Using the records below, repeat exactly the lines from the one holding "Keď je striedavá" through the one holding "3 rady, ako reagovať na vzdor dieťaťa", both ends included, and no others.

(Extracted data entries)
###

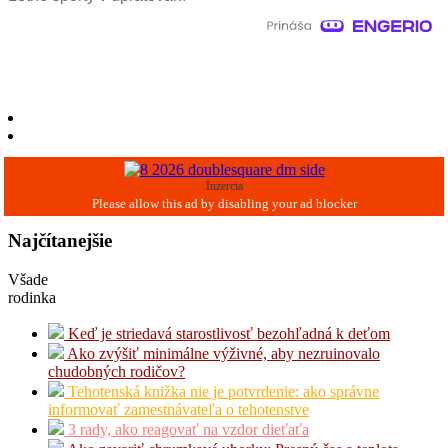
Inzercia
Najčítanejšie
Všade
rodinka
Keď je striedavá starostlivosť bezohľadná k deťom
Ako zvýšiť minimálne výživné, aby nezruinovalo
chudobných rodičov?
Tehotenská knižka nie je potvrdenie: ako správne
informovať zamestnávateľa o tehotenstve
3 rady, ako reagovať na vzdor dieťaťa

###

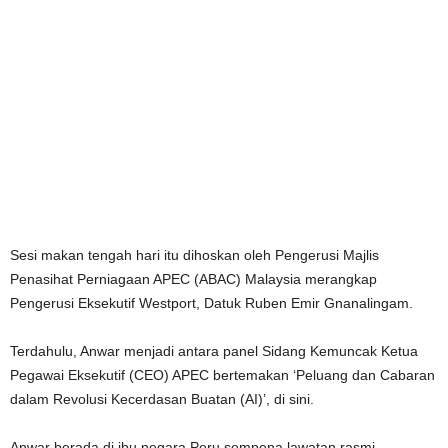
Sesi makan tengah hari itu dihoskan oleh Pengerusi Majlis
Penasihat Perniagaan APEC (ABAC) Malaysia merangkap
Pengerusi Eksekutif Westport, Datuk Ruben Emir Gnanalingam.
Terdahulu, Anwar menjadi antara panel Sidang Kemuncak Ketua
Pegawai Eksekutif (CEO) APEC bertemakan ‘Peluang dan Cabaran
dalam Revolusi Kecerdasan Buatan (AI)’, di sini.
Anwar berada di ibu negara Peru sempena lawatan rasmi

###

■ WRITTEN SOLUTION ■
Keď je striedavá starostlivosť bezohľadná k deťom
Ako zvýšiť minimálne výživné, aby nezruinovalo
chudobných rodičov?
Tehotenská knižka nie je potvrdenie: ako správne
informovať zamestnávateľa o tehotenstve
3 rady, ako reagovať na vzdor dieťaťa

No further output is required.